O comércio chinês é inexplicavelmente sedutor, a começar pelos personagens, como o Batman, que sinalizam o caminho das ofertas. Por mais que você mentalize o mantra “não vou comprar nada falsificado porque é imoral”, outras figuras icônicas são as chinesinhas simpáticas que te abordam em espanhol oferecendo bolsas. Elas realmente te convencem que vale a pena “dar só uma olhada”.
As pescadoras de clientes surgem do nada nos bulevares de Xangai e te abordam com um folhetinho que você mal consegue ler, tamanha a pressa delas em te arrastar por vielas estreitas, sombrias e com cheiro de óleo de gergelim (chinês adora uma friturinha e esse cheiro fica suspenso no ar por toda parte). E você, refém da curiosidade, segue a criatura sem pensar no risco de virar vítima de uma quadrilha internacional de tráfego de órgãos (ué, vai saber, é uma possibilidade em qualquer lugar do mundo).
Diante de tanta coisa “lado B”, você torce o nariz e diz não. E o não é uma palavra mágica na China. Em milésimos de segundo, o que custava 700 “dinheirinhos” vira 30. O não permanece. Aí é que a lojista saca que você tem bom gosto e tenta te seduzir com a oferta de uma réplica nível “A” – o que no dialeto da muamba significa cópia perfeita ou carga original desviada.
Em um piscar de olhos, ela abre, LITERALMENTE, a porta de uma passagem secreta, girando uma estante falsa decorada com bolsas fajutas. Medo de entrar naquela sala escondida da Interpol? Claro que dá! Só que a safada da curiosidade faz você voar para dentro do submundo, instigando um desejo de consumo que você nunca imaginou que teria.
Trancada na salinha moqueada, um paraíso de Fendi, Chanel, Louis Vuitton, Coach e por aí vai abriu-se diante os meus olhos. Foi quando passei por ela e uma luz de lâmpada dicroica desceu do teto e nos iluminou. Era ela. A Miu Miu dos meus sonhos – e que eu jamais teria uma original porque uma unidade dessa bolsa custa ao redor de R$ 17 mil, algo que consegue ser ainda mais imoral do que a sua versão falsificada.

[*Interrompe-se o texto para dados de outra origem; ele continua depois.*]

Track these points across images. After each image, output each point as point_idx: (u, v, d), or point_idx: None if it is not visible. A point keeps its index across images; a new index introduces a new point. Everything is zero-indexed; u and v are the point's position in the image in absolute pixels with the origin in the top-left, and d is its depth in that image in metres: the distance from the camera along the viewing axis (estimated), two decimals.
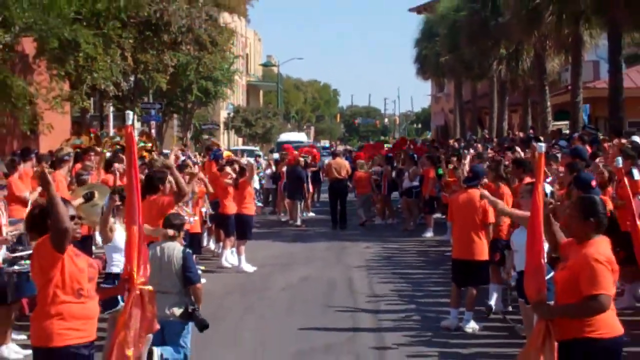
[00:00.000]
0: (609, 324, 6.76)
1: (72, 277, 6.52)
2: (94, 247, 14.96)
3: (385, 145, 40.70)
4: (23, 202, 13.21)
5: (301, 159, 27.93)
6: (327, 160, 30.89)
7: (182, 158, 18.08)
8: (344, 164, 27.69)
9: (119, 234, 9.62)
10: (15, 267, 10.82)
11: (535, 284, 6.87)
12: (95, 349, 6.89)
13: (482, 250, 12.19)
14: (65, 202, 7.12)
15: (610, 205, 11.23)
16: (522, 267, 8.87)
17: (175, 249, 10.25)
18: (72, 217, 6.81)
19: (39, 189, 11.98)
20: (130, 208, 7.23)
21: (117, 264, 9.83)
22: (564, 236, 7.07)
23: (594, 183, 11.17)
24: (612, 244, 7.34)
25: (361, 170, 26.98)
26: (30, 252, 9.90)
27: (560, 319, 6.75)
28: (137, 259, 7.04)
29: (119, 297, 8.88)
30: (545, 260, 7.02)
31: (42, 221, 6.76)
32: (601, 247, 6.72)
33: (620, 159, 11.82)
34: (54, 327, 6.47)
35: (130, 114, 8.10)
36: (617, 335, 6.83)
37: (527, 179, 12.92)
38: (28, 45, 20.80)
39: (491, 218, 12.09)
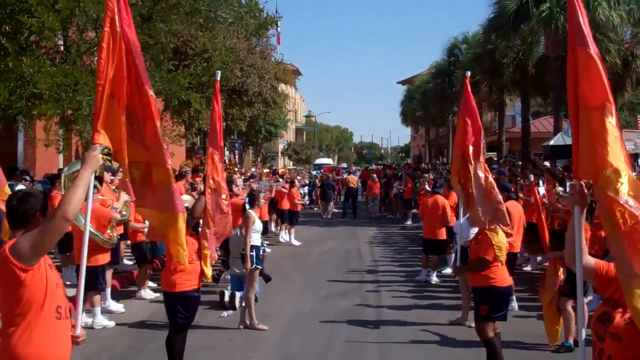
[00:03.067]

Voltando à magia da bolsa naquele beco chinês, ao ouvir o dobrar dos sinos, estiquei lentamente o braço até tocá-la. Saio do frenesi quando ouço da chinesinha:
– Two, two, zero, zero.
– Noooooooooooo!
– One, seven, zero, zero.
E assim começa uma negociação de dígitos socados no botão da calculadora da mulher. Pechinchar é uma arte na China. Cheguei a um valor correspondente a R$ 200. Fui inocente, poderia ter levado por R$ 100 e já era muito. Mas tudo bem, faz parte pagar “taxa trouxa” quando se é turista.
Como qualquer paixão ordinária, naturalmente oriunda de uma carência impulsiva, essa aqui entre mim e a falsa bolsa da Miu Miu não passou de duas semanas. Estava eu, no metrô de São Paulo, já de volta à minha rotina, quando escuto o tilintar do metal batendo sobre o chão do vagão. Olho de canto de olho, sem querer acreditar.
Um velhinho, com toda a cordialidade aprendida ao longo da vida, agacha, pega a plaquinha de metal e me entrega em mãos. Agradeço o senhor retribuindo o gentil gesto, mas desdenho o objeto como um caco de vaso quebrado. Jogo o “Miu Miu” metálico dentro da bolsa falsa e me despeço dessa história de paixão e passagens secretas.